For each detected and marked attack step, the lab awarded points. For data stealers, this meant up to 4 points, and for ransomware up to 3 points. The highest value in the protection score was thus 20 points for data stealers, plus a maximum of 15 points for ransomware. This means that in total, the lab awarded up to 35 points.
In order to find a more detailed explanation of the evaluation tables and the individual color codes in the traffic light system please see also the article ”Test and Study: Do Security Solutions stop Current Ransomware under Windows 11?“.
The 10 test scenarios
All attack scenarios are documented according to the standard of the MITRE ATT&CK database. The individual sub-techniques, for example "T1566.001", are listed in the MITRE database for "Techniques" under "Phishing: Spearphishing Attachment". Each test step is thus defined among the experts and can be logically understood. In addition, all attack techniques are explained, along with how successful the malware is.
ATP test of products for consumer users
A total of 16 security products for consumer users faced off in the Advanced Threat Protection (ATP) test under Windows 2023. Included in the test were products from the following manufacturers: AhnLab, Avast, AVG, Avira, Bitdefender, F-Secure, Kaspersky, Malwarebytes, McAfee, Microsoft, Microworld, Norton, Panda, PC Matic, Protected.net and Trend Micro.
All products flawlessly fended off the attackers in the 10 scenarios. The deployed techniques "DNS TXT Record" or encrypted connections were of little benefit to the attackers, nor was the use of the Rust programming language for the malware. Thus, each product received the full 35 points on its protection score for this performance.
All products for consumer users received the certificate "Advanced Certified", as they achieved a protection score of 75% out of the 35 points (i.e. 26.3 points).
ATP test for corporate user solutions
The 17 protection products examined in the Advanced Threat Protection test for Windows endpoints for corporate users came from the following manufacturers: Acronis, AhnLab, Avast, Bitdefender (with two versions), Check Point, Kaspersky (with two versions), Malwarebytes, Seqrite, Sophos, Symantec, Trellix, Trend Micro, VMware, WithSecure and Xcitium.
In the area of corporate users, 16 out of 17 products evaluated delivered flawless performance.
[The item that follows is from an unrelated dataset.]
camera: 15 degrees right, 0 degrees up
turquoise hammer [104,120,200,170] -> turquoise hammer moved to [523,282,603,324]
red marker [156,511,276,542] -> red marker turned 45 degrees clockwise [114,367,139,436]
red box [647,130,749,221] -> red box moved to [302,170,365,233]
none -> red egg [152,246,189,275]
In none of the 10 scenarios were the ransomware and the data stealers able to penetrate the systems and unleash their destructive payload. For this, the 16 products received the full 35 points for the protection score.
Only Trellix had difficulties in one scenario and was not able to block the attacker completely. In the end, encryption occurred in individual files, and the solution had one point taken off as a result.
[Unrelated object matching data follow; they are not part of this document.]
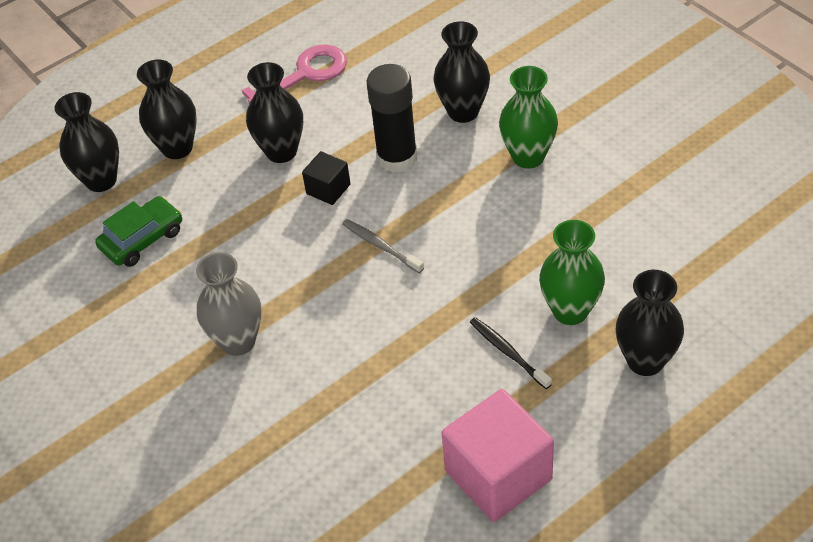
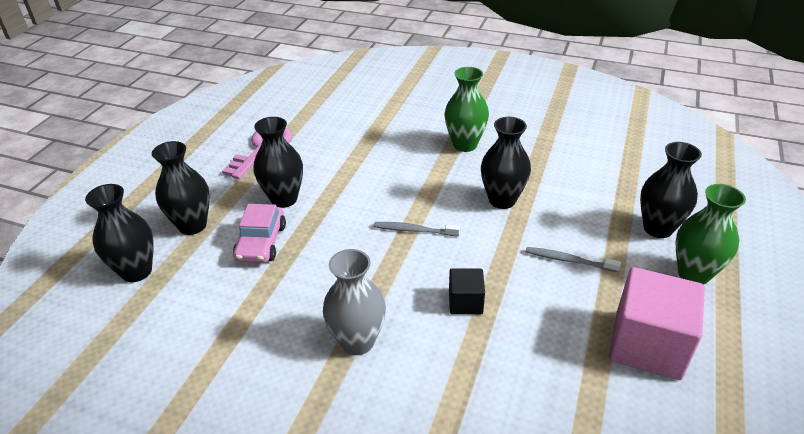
camera: 35 degrees left, 10 degrees down
green car [95,196,182,267] -> none
black cube [302,151,351,205] -> black cube moved to [449,269,485,314]
black glue stick [367,64,417,173] -> none
black vase [433,21,490,123] -> black vase moved to [481,117,531,209]
black toothbrush [470,317,552,389] -> grey toothbrush [526,247,621,272]
green vase [539,220,605,325] -> green vase moved to [675,184,746,285]
none -> pink car [233,204,286,263]

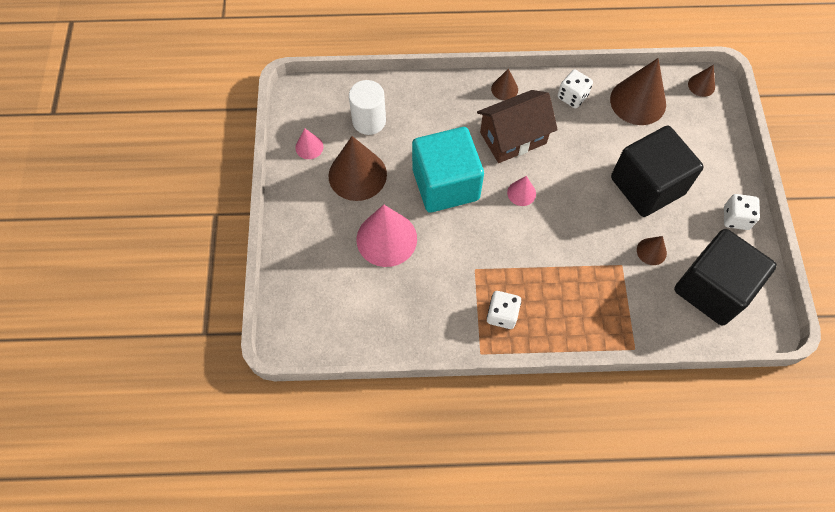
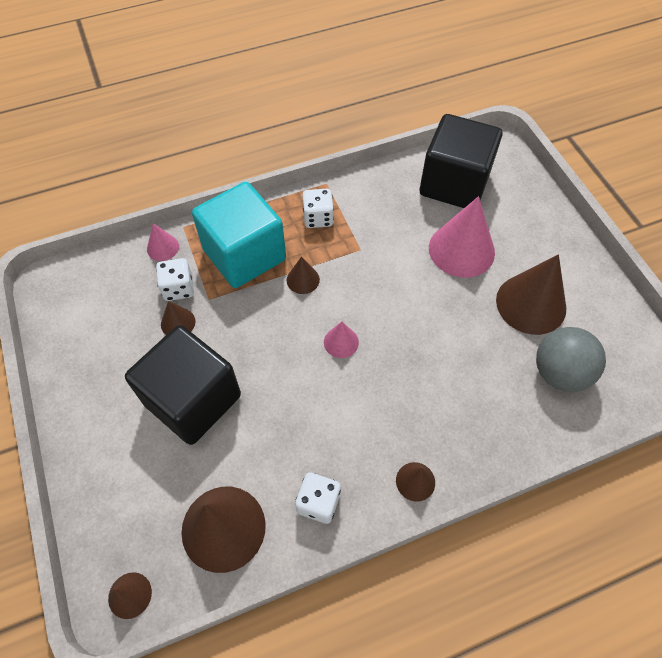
camera: 160 degrees right, 5 degrees down
pink cone [295,128,324,159] -> pink cone moved to [147,223,179,261]
white cylinder [349,80,386,135] -> grey ball [536,327,606,392]
turquoise cube [412,127,484,213] -> turquoise cube moved to [192,182,286,288]
brown house [477,90,558,163] -> none
black cube [674,229,777,326] -> black cube moved to [420,114,502,208]
white dice [724,194,760,230] -> white dice moved to [156,258,194,301]
none -> brown cone [287,256,320,294]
For this performance, the solutions also earned the certificate "Advanced Approved Endpoint Protection". The only exceptions here are Acronis and Panda. The products passed the test error-free, however AV-TEST only certifies products that achieve certification in the regular monthly tests and fulfillment of all their criteria.
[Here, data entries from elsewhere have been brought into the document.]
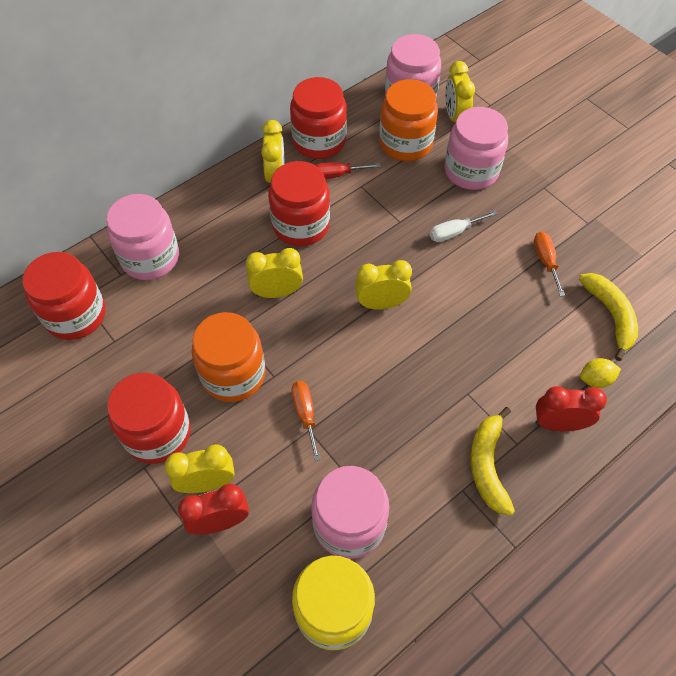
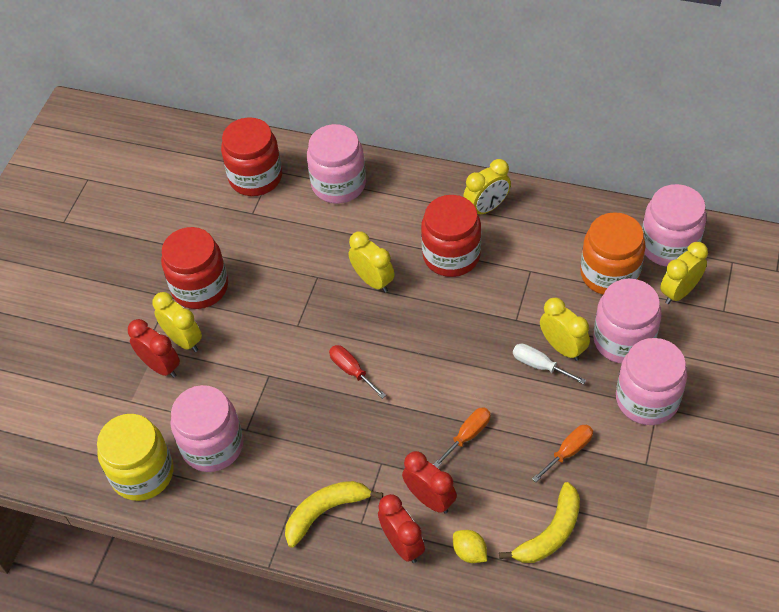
camera: 60 degrees right, 5 degrees down
orange jar [192,312,266,402] -> none
red jar [290,77,347,159] -> none
orange screwdriver [292,381,321,461] -> orange screwdriver moved to [433,407,491,468]
red screwdriver [314,162,380,179] -> red screwdriver moved to [329,345,386,399]
yellow clock [355,260,412,310] -> yellow clock moved to [540,298,590,361]
none -> red clock [402,451,457,514]
none -> pink jar [616,338,687,425]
Error-free defensive performance of nearly all products
The latest Advanced Threat Protection test from July and August is really something special. 32 out of 33 evaluated products for consumer users and corporate users completed the test error-free and received the maximum 35 points.
In the 10 test scenarios, the attackers deployed the latest techniques, such as DNS TXT Record, encrypted connections or even the Rust programming language. But the protection programs know all these variants and respond accordingly in the detection and defense. All in all: nearly exemplary performance!